Strengths and limitations
Our investigation of multidimensional HRQOL as a possible determinant for the effectiveness of CR fills an important gap in the existing literature. Although it is well known that psychosocial factors play a crucial role in the effectiveness of CR [
41], evidence on the prognostic properties of HRQOL on exercise capacity has so far been missing. The thorough factor-analytical approach to the MNH items prior to the main analysis allowed the theory and data-driven identification of the most appropriate definition of the HRQOL domains for the present data set, which formed a solid basis for the subsequent main analyses.
Further major strengths of the present study are the large sample size, the multi-center approach, and the inclusion of a wide spectrum of cardiac diagnoses, which substantiate the representativeness of the sample.

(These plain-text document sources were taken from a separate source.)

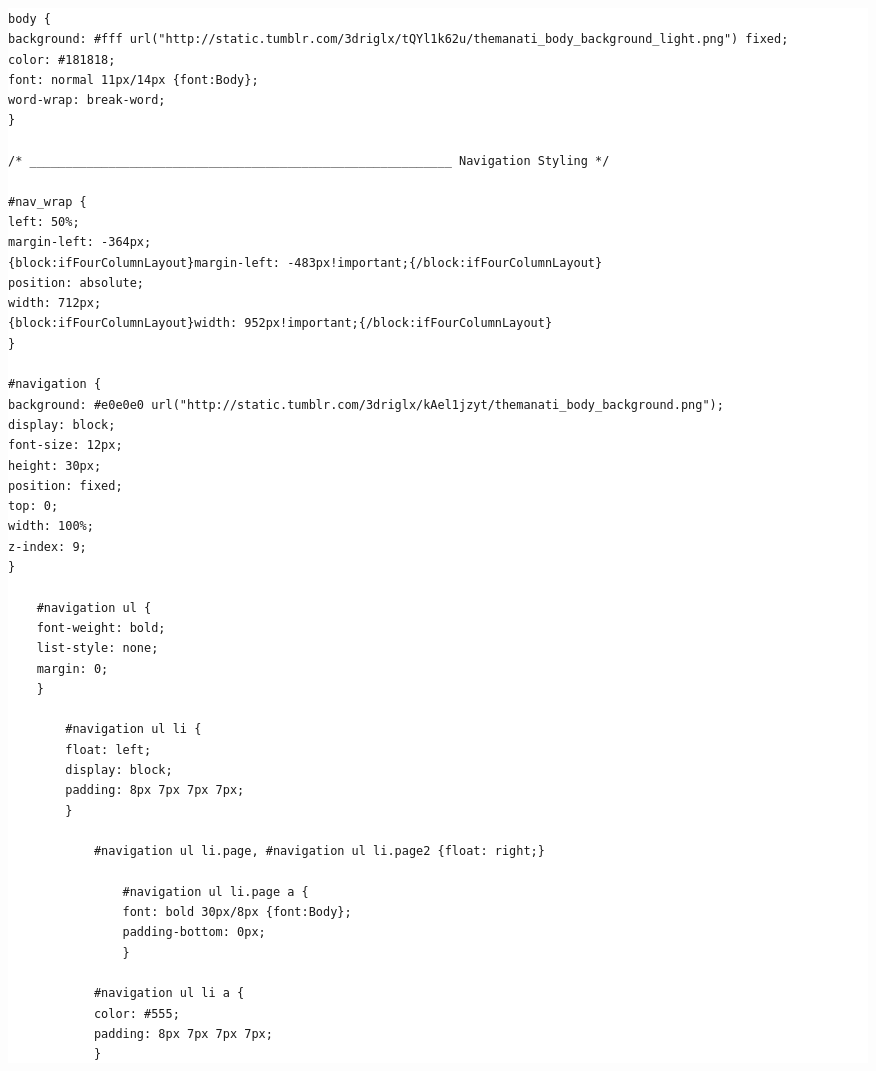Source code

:	body {
	background: #fff url("http://static.tumblr.com/3driglx/tQYl1k62u/themanati_body_background_light.png") fixed;
	color: #181818;
	font: normal 11px/14px {font:Body};
	word-wrap: break-word;
	}

	/* ___________________________________________________________ Navigation Styling */
	
	#nav_wrap {
	left: 50%;
	margin-left: -364px;
	{block:ifFourColumnLayout}margin-left: -483px!important;{/block:ifFourColumnLayout}
	position: absolute;
	width: 712px;
	{block:ifFourColumnLayout}width: 952px!important;{/block:ifFourColumnLayout}
	}
	
	#navigation {
	background: #e0e0e0 url("http://static.tumblr.com/3driglx/kAel1jzyt/themanati_body_background.png");
	display: block;
	font-size: 12px;
	height: 30px;
	position: fixed;
	top: 0;
	width: 100%;
	z-index: 9;
	}
	
		#navigation ul {
		font-weight: bold;
		list-style: none;
		margin: 0;
		}
		
			#navigation ul li {
			float: left;
			display: block;
			padding: 8px 7px 7px 7px;
			}
				
				#navigation ul li.page, #navigation ul li.page2 {float: right;}
			
					#navigation ul li.page a {
					font: bold 30px/8px {font:Body};
					padding-bottom: 0px;
					}
				
				#navigation ul li a {
				color: #555;
				padding: 8px 7px 7px 7px;
				}
				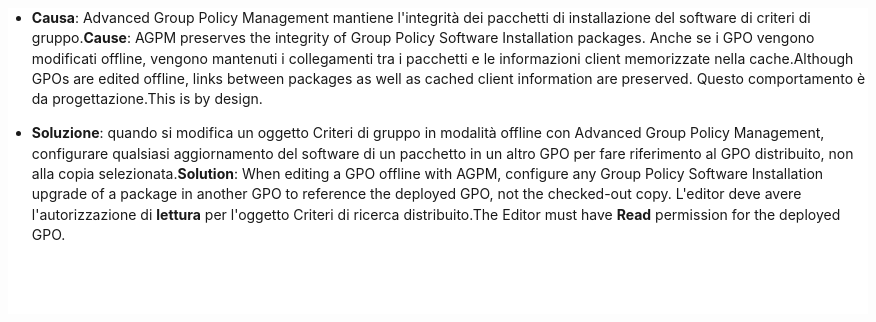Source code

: -   <span data-ttu-id="f8158-169">**Causa**: Advanced Group Policy Management mantiene l'integrità dei pacchetti di installazione del software di criteri di gruppo.</span><span class="sxs-lookup"><span data-stu-id="f8158-169">**Cause**: AGPM preserves the integrity of Group Policy Software Installation packages.</span></span> <span data-ttu-id="f8158-170">Anche se i GPO vengono modificati offline, vengono mantenuti i collegamenti tra i pacchetti e le informazioni client memorizzate nella cache.</span><span class="sxs-lookup"><span data-stu-id="f8158-170">Although GPOs are edited offline, links between packages as well as cached client information are preserved.</span></span> <span data-ttu-id="f8158-171">Questo comportamento è da progettazione.</span><span class="sxs-lookup"><span data-stu-id="f8158-171">This is by design.</span></span>

-   <span data-ttu-id="f8158-172">**Soluzione**: quando si modifica un oggetto Criteri di gruppo in modalità offline con Advanced Group Policy Management, configurare qualsiasi aggiornamento del software di un pacchetto in un altro GPO per fare riferimento al GPO distribuito, non alla copia selezionata.</span><span class="sxs-lookup"><span data-stu-id="f8158-172">**Solution**: When editing a GPO offline with AGPM, configure any Group Policy Software Installation upgrade of a package in another GPO to reference the deployed GPO, not the checked-out copy.</span></span> <span data-ttu-id="f8158-173">L'editor deve avere l'autorizzazione di **lettura** per l'oggetto Criteri di ricerca distribuito.</span><span class="sxs-lookup"><span data-stu-id="f8158-173">The Editor must have **Read** permission for the deployed GPO.</span></span>

 

 





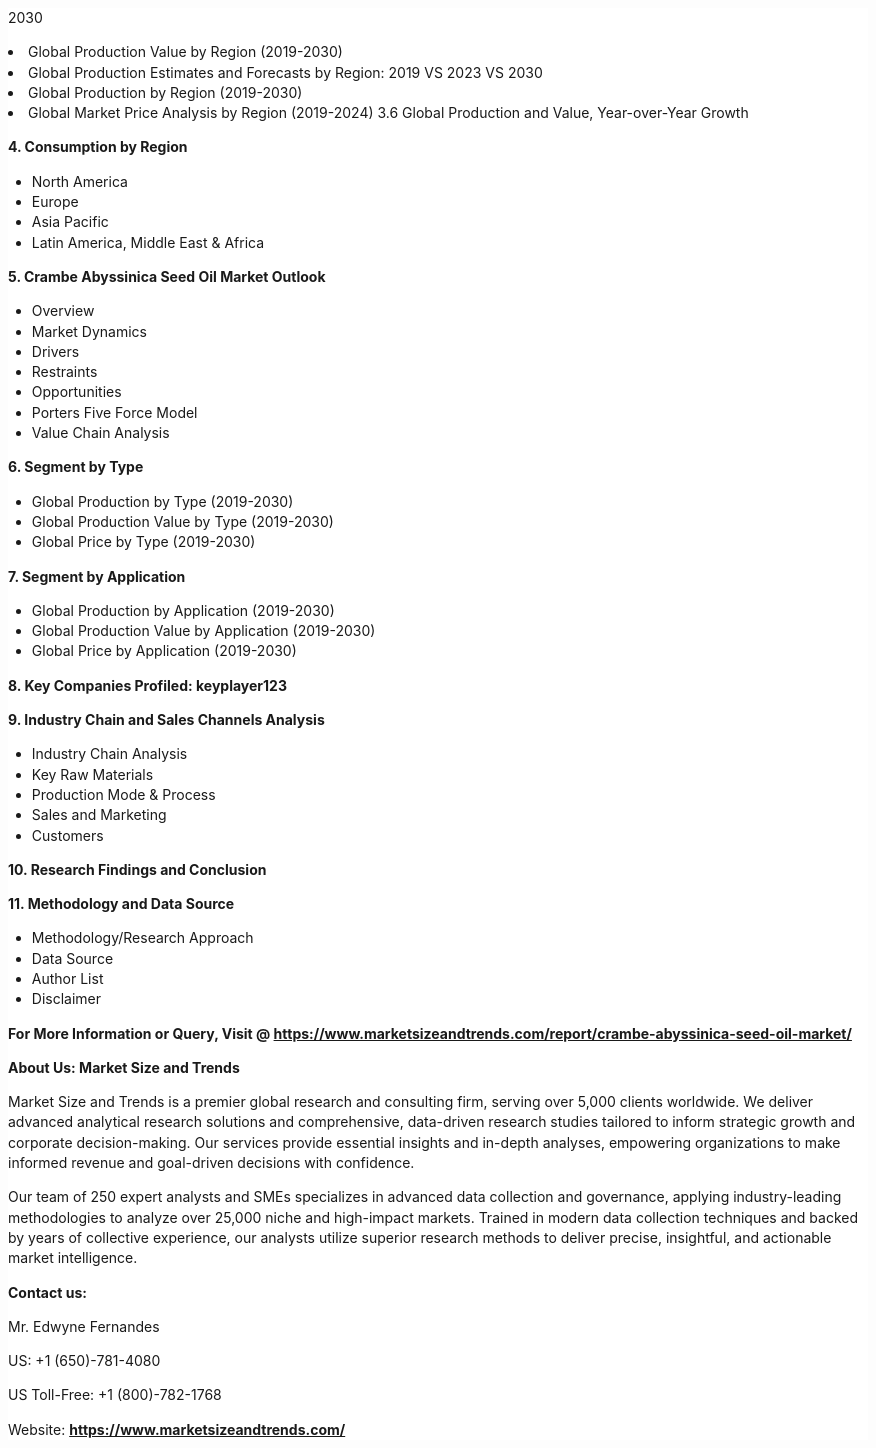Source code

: 2030</li><li>Global Production Value by Region (2019-2030)</li><li>Global Production Estimates and Forecasts by Region: 2019 VS 2023 VS 2030</li><li>Global Production by Region (2019-2030)</li><li>Global Market Price Analysis by Region (2019-2024) 3.6 Global Production and Value, Year-over-Year Growth</li></ul><p><strong>4. Consumption by Region</strong></p><ul><li>North America</li><li>Europe</li><li>Asia Pacific</li><li>Latin America, Middle East &amp; Africa</li></ul><p><strong>5. Crambe Abyssinica Seed Oil Market Outlook</strong></p><ul><li>Overview</li><li>Market Dynamics</li><li>Drivers</li><li>Restraints</li><li>Opportunities</li><li>Porters Five Force Model</li><li>Value Chain Analysis&nbsp;</li></ul><p><strong>6. Segment by Type</strong></p><ul><li>Global Production by Type (2019-2030)</li><li>Global Production Value by Type (2019-2030)</li><li>Global Price by Type (2019-2030)</li></ul><p><strong>7. Segment by Application</strong></p><ul><li>Global Production by Application (2019-2030)</li><li>Global Production Value by Application (2019-2030)</li><li>Global Price by Application (2019-2030)</li></ul><p><strong>8. Key Companies Profiled: keyplayer123</strong></p><p><strong>9. Industry Chain and Sales Channels Analysis</strong></p><ul><li>Industry Chain Analysis</li><li>Key Raw Materials</li><li>Production Mode &amp; Process</li><li>Sales and Marketing</li><li>Customers</li></ul><p><strong>10. Research Findings and Conclusion</strong></p><p><strong>11. Methodology and Data Source</strong></p><ul><li>Methodology/Research Approach</li><li>Data Source</li><li>Author List</li><li>Disclaimer</li></ul></p><p><strong>For More Information or Query, Visit @ <a href="https://www.marketsizeandtrends.com/report/crambe-abyssinica-seed-oil-market/">https://www.marketsizeandtrends.com/report/crambe-abyssinica-seed-oil-market/</a></strong></p><p><strong>About Us: Market Size and Trends</strong></p><p>Market Size and Trends is a premier global research and consulting firm, serving over 5,000 clients worldwide. We deliver advanced analytical research solutions and comprehensive, data-driven research studies tailored to inform strategic growth and corporate decision-making. Our services provide essential insights and in-depth analyses, empowering organizations to make informed revenue and goal-driven decisions with confidence.</p><p>Our team of 250 expert analysts and SMEs specializes in advanced data collection and governance, applying industry-leading methodologies to analyze over 25,000 niche and high-impact markets. Trained in modern data collection techniques and backed by years of collective experience, our analysts utilize superior research methods to deliver precise, insightful, and actionable market intelligence.</p><p><strong>Contact us:</strong></p><p>Mr. Edwyne Fernandes</p><p>US: +1 (650)-781-4080</p><p>US Toll-Free: +1 (800)-782-1768</p><p>Website: <strong><a href="https://www.marketsizeandtrends.com/">https://www.marketsizeandtrends.com/</a></strong></p>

Yet, some limitations have to be acknowledged. Our large sample size enabled us to thoroughly investigate the predictive properties of HRQOL on exercise capacity, however, the effects found were small. Moreover, given the multidimensionality of the quality of life concept, many different HRQOL survey instruments have been applied in the past, also in cardiovascular patients. This wide range of available instruments represents a challenge in research on this topic in general and can also contribute to the divergent findings across studies. Moreover, the factor structure of the MNH may affect the generalizability of existing evidence, especially, since score composition also varies by language [
39].
Further, due to the correlational design, no causal effect of CR can be inferred. The observed changes in exercise capacity may also be driven by factors other than HRQOL. Training intensity, for instance, was identified as the most critical predictor of exercise capacity at discharge of CR [
42], a variable we could not deduce from the present data set. While in several European countries, inpatient phase II CR services are provided, this is not the case on a global level, where phase II CR is often only provided in an outpatient setting. This might limit generalizability of our results. In light of this, replication of our results in outpatient settings would be desirable in future studies.